Her demise prompted a review into her legacy, more particularly a reflection on her prolific works. The colloquium was organised specifically to spur conversation on the application of Legal Ethics in Kenya with lessons being drawn from the works of Deborah. This was done through presentations by keynote speakers and roundtable discussions with panelists from different areas of legal practice.
Jason Solomon, the Executive Director of the Stanford Center on the Legal Profession, spoke on the Legacy of Deborah Rhodes with whom he was closely acquainted. Professor Luis Franceschi addressed self-regulation of the legal profession, which he branded ‘a poacher and ranger’ in the same person. Professor Kameri Mbote gave a profound exposition on gender equality as an ethical issue. Professor Albert Mumma pointed out the need for ethical conduct going beyond the professional life of a lawyer.
Dr. Peter Kwenjera, Dean of Strathmore Law School, talked of the role of academic institutions in the field of legal ethics.

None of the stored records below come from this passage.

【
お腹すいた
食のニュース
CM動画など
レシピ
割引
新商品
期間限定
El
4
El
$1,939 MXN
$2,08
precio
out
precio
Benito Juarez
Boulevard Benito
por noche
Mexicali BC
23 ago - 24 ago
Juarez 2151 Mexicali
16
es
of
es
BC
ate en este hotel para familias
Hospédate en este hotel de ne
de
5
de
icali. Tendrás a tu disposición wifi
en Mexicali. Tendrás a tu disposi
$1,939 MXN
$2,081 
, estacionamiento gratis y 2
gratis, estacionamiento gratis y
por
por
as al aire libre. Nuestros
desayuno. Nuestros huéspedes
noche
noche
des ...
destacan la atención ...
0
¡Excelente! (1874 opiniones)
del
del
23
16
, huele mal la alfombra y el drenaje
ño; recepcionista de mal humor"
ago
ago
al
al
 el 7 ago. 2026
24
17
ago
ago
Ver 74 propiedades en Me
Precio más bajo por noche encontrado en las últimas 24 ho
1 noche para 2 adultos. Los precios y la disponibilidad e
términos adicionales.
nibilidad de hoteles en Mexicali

He highlighted the ways through which Strathmore Law School promotes ethical principles among its students. Dr. Duncan Ojwang’ spoke of the importance of having a liberal curriculum that acts as a socializing agent and a conditioning tool to law students. Dr. Elizabeth Muli expounded on the need to restructure certain aspects of legal education and establish a moral compass therein.

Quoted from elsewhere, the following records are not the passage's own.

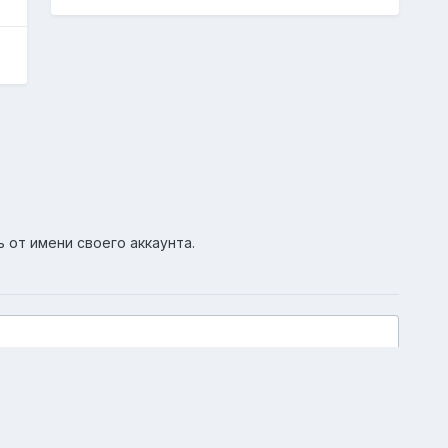
ь от имени своего аккаунта.
Активность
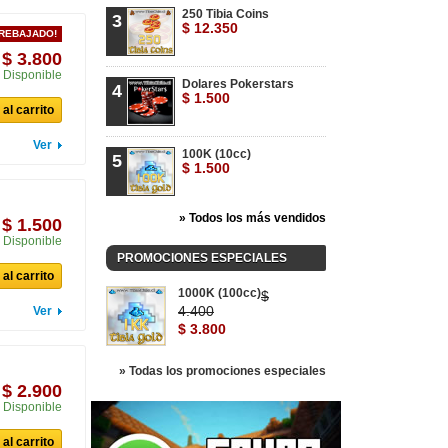
250 Tibia Coins
3
$ 12.350
 REBAJADO!
$ 3.800
Disponible
Dolares Pokerstars
4
$ 1.500
al carrito
Ver
100K (10cc)
5
$ 1.500
» Todos los más vendidos
$ 1.500
Disponible
PROMOCIONES ESPECIALES
al carrito
1000K (100cc)
$
4.400
Ver
$ 3.800
» Todas los promociones especiales
$ 2.900
Disponible
al carrito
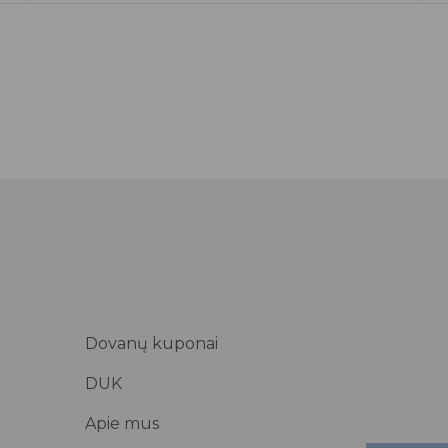
Dovanų kuponai
DUK
Apie mus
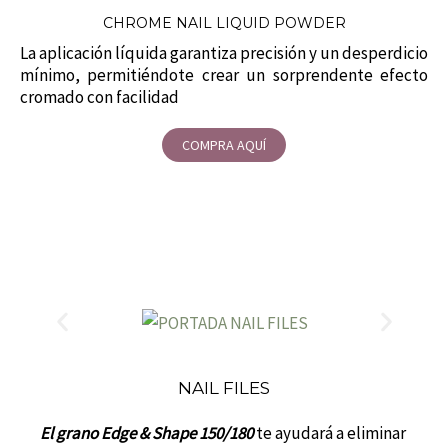
CHROME NAIL LIQUID POWDER
La aplicación líquida garantiza precisión y un desperdicio
mínimo, permitiéndote crear un sorprendente efecto
cromado con facilidad
COMPRA AQUÍ
NAIL FILES
El grano Edge & Shape 150/180
te ayudará a eliminar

Mr. James Nyiha and Karim Anjarwalla spoke on the ethical challenges lawyers in practice face in the course of their professional interaction with government agencies. Ms Christine Agimba, Deputy Solicitor General State Law Office and Department of Justice, was more than delightful to share her personal experiences in the profession so far. Lady Justice Lydia Achode assessed the integrity of Africa’s judiciary while Dr. Mercy Deche dealt with the practicalities of handling complaints by the Judicial Service Commission.